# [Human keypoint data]
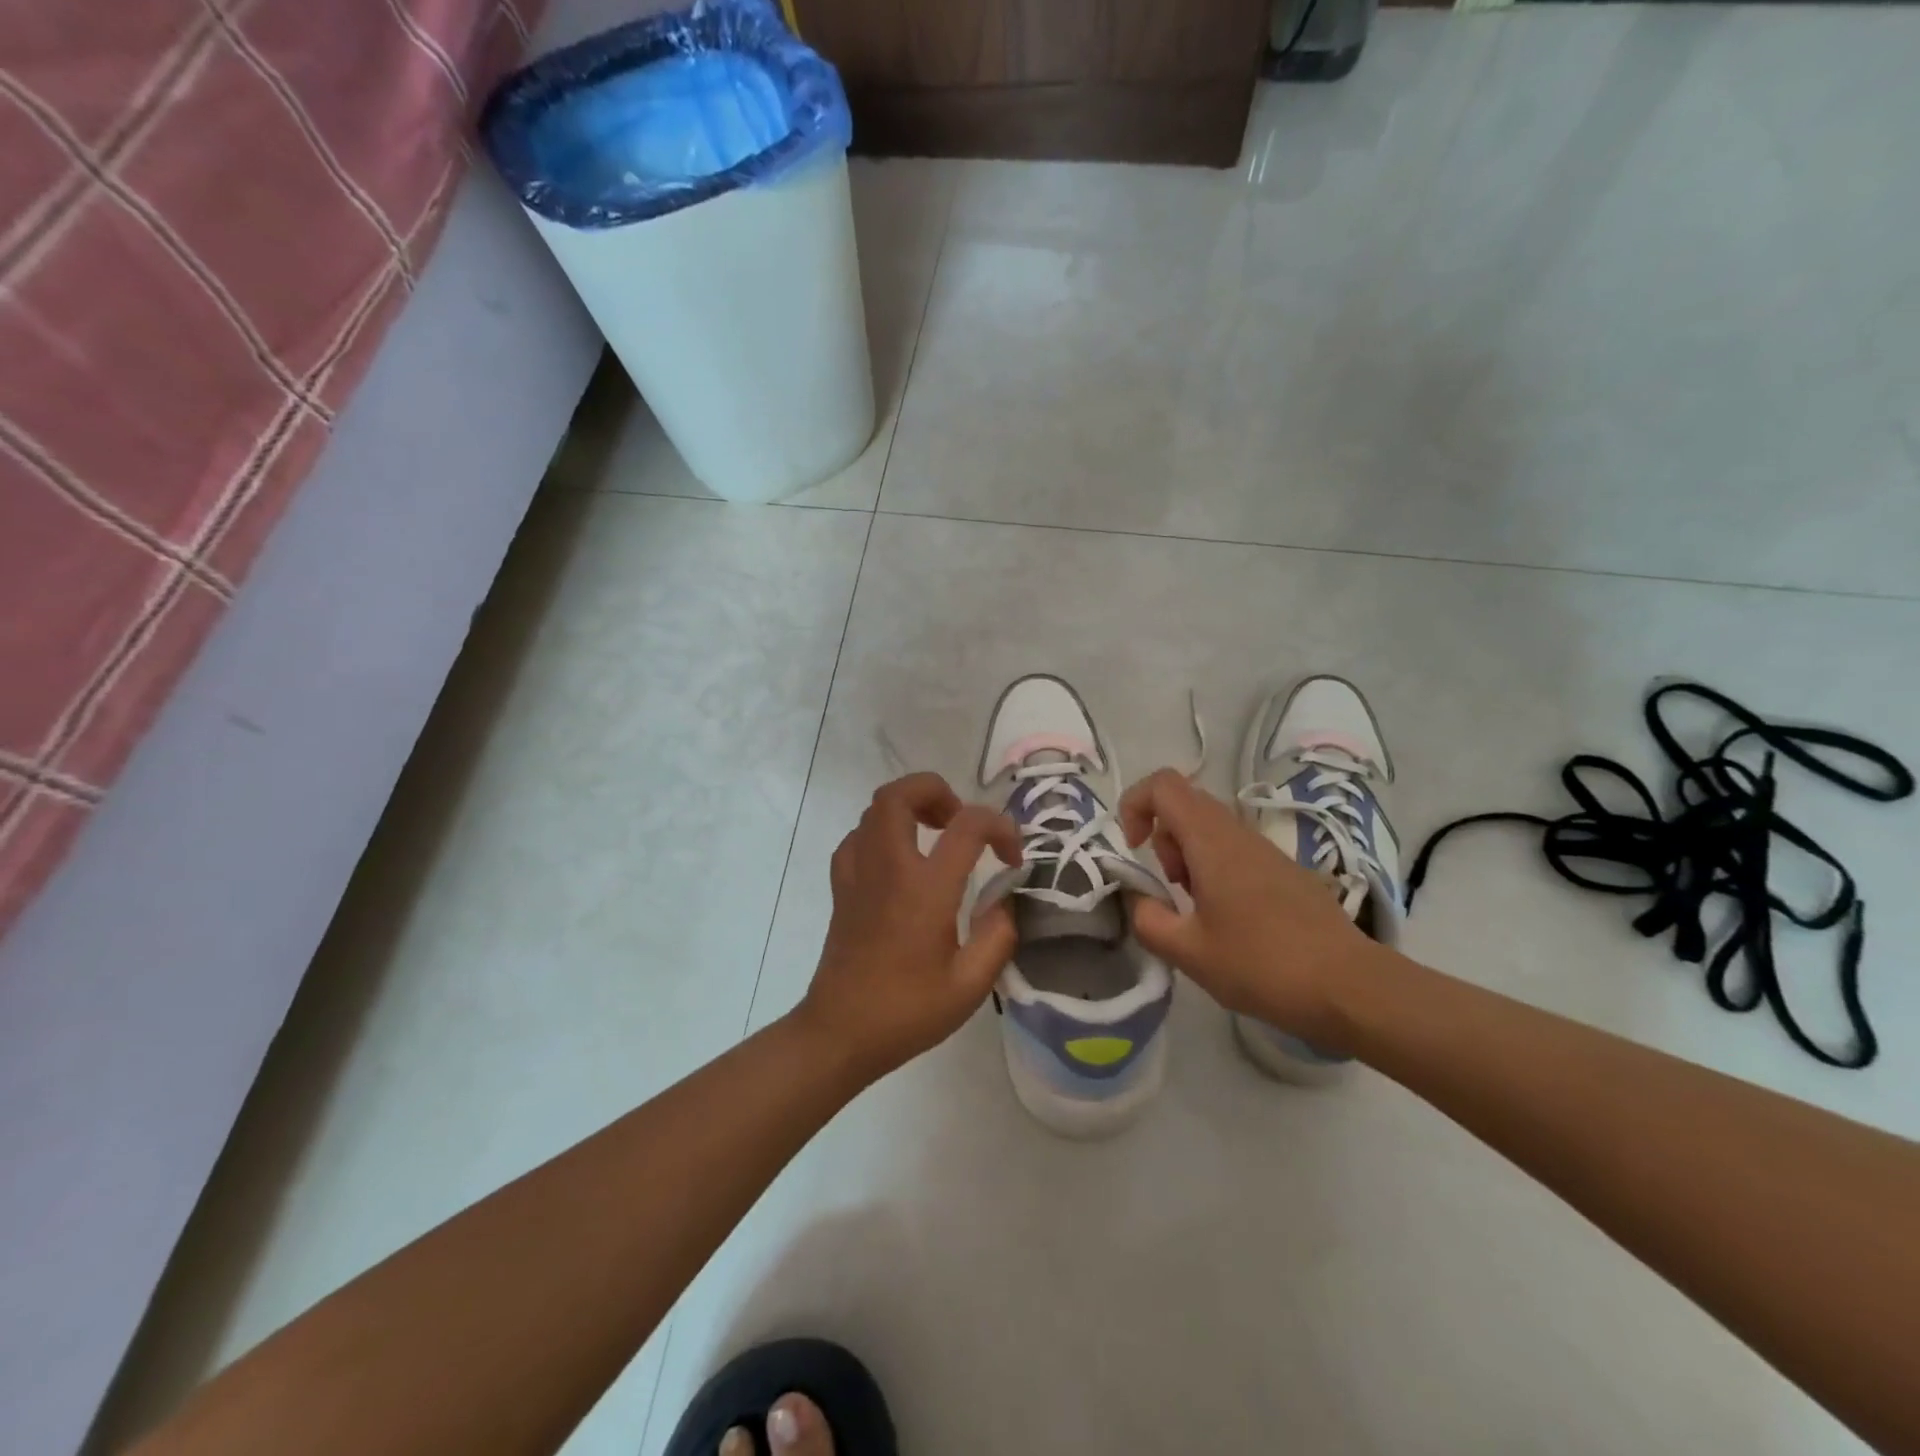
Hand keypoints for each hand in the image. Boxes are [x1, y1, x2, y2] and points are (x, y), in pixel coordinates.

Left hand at [799, 772, 1021, 1081]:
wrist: (840, 1033)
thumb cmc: (906, 1011)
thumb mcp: (970, 986)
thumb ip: (998, 936)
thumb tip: (1002, 902)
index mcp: (925, 888)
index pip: (968, 826)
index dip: (1000, 828)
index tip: (1012, 857)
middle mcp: (888, 867)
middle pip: (900, 793)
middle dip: (936, 791)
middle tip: (959, 821)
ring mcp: (857, 872)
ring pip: (875, 809)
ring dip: (909, 807)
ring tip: (935, 835)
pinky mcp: (841, 886)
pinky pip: (858, 836)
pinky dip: (882, 832)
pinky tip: (899, 860)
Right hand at [1117, 768, 1384, 1049]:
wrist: (1351, 987)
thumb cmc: (1263, 964)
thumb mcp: (1189, 952)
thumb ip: (1149, 920)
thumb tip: (1140, 900)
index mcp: (1212, 841)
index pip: (1163, 784)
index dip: (1135, 804)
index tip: (1133, 849)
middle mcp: (1239, 833)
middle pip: (1185, 804)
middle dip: (1162, 839)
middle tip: (1171, 887)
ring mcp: (1267, 850)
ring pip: (1211, 829)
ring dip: (1189, 858)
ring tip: (1198, 910)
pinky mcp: (1285, 871)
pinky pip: (1235, 850)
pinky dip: (1215, 871)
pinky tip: (1230, 921)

# [TASK DIRECTIONS]
With "index" as the word to match, copy each line of the records that has it.

# [RESPONSE]
index mcp: (925, 888)
index pip: (968, 826)
index dip: (1000, 828)
index tip: (1012, 857)
index mcp: (1212, 841)
index pip: (1163, 784)
index dip: (1135, 804)
index tip: (1133, 849)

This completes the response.